René Arseneault assume pleinement son vote

Le député libéral de Madawaska-Restigouche, René Arseneault, s’est retrouvé pendant un bref instant sous les lumières des projecteurs après avoir voté contre une motion ayant pourtant été soutenue par la grande majorité de son parti.

 

Le député originaire de Balmoral est l’un des trois libéraux – avec Larry Bagnell du Yukon et Nick Whalen de Terre-Neuve – à s’être opposé lundi à une motion conservatrice invitant la députation à condamner la campagne BDS (Boycott, désinvestissement et sanctions contre Israël). Outre ces trois députés libéraux, plus d’une douzaine d’autres ont démontré leurs réticences en s’abstenant tout simplement de voter.

La libellé de la motion indiquait que «la Chambre rejette la campagne du mouvement Boycott, désinvestissement et sanctions (BDS), qui encourage la diabolisation et la délégitimation de l’État d’Israël, et prie le gouvernement de condamner toute tentative de la part d’organismes, de groupes ou de particuliers du Canada de promouvoir le mouvement BDS, ici et à l’étranger.»

Le député acadien soutient qu’il n’avait pas la conscience tranquille avec la motion telle que proposée, de là son opposition.

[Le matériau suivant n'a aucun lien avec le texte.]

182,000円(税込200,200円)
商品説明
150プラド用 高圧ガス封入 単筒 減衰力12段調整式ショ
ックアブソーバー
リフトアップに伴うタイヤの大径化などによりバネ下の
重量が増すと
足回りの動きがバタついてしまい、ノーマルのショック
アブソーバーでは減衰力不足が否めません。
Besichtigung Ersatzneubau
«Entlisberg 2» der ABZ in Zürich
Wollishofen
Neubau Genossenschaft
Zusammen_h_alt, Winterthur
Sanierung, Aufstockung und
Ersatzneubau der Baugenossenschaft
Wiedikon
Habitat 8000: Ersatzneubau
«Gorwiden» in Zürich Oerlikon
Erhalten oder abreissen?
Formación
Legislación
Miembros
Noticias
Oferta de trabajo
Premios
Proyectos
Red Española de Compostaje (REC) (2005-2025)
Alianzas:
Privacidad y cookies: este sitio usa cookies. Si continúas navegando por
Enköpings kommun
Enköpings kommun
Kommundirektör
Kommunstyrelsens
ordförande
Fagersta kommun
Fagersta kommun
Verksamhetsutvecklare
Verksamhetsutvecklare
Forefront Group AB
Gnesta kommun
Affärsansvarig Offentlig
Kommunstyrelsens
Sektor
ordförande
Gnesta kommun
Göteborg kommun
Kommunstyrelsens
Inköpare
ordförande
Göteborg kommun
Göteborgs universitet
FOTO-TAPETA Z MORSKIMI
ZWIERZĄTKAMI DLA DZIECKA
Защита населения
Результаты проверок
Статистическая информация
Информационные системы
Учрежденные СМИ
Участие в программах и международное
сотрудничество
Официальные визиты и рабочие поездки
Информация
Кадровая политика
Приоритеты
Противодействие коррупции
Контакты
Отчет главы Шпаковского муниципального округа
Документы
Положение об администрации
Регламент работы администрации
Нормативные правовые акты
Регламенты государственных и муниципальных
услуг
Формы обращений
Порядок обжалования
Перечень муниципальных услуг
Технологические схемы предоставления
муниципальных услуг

«Je trouvais que ça ne tenait pas la route dans un pays libre et démocratique comme le Canada où l’on retrouve une Charte des droits et libertés», explique-t-il, ajoutant qu’il trouvait la motion floue, mal articulée, qu’elle ne servait en rien les intérêts du pays, voire même qu’elle était frivole.

Avouant ne pas être un expert de la question Israëlo-Palestinienne, M. Arseneault comprend mal l’essence de cette motion.

«Si on avait apporté une motion condamnant des organismes qui encouragent l’antisémitisme, ç’aurait été une autre histoire. Ici, on parle de diabolisation d’Israël, mais je ne crois pas que c’est ce que ce mouvement fait. De ce que j’en connais, il ne sert pas à diaboliser Israël, mais plutôt à encourager le boycottage de certains produits de ce pays conçus (par Israël) dans les territoires occupés. Ce n’est pas criminel. Le condamner va à l’encontre, selon moi, de la liberté d’expression», indique le libéral.

Selon lui, il s’agissait uniquement d’une motion faite apportée sur le tapis pour diviser les partis et causer la zizanie dans la Chambre des communes.

Le député n’a par ailleurs aucunement le sentiment d’avoir embarrassé son parti d’une quelconque façon par son geste.

«D’abord, il s’agissait d’un vote libre. Nous – les députés – n’avons reçu aucune consigne par rapport à ce vote. Il n’y avait pas de ligne de parti à respecter. Je n’ai eu aucunes représailles et je n’en aurai pas», soutient le député.

Celui-ci ne peut toutefois s’empêcher de se demander à quel point les conservateurs eux-mêmes ont été honnêtes dans toute cette histoire.

«On est rapide chez eux à dénoncer les votes avec une ligne de parti. Ici, c’était un vote libre et il y a eu des députés de notre parti qui ont voté contre la motion et d’autres pour. Étrangement chez les conservateurs, tous ont voté en faveur. Ça ressemble à une ligne de parti ça, car je doute très fort qu’ils aient tous été d’accord avec la motion», dit-il.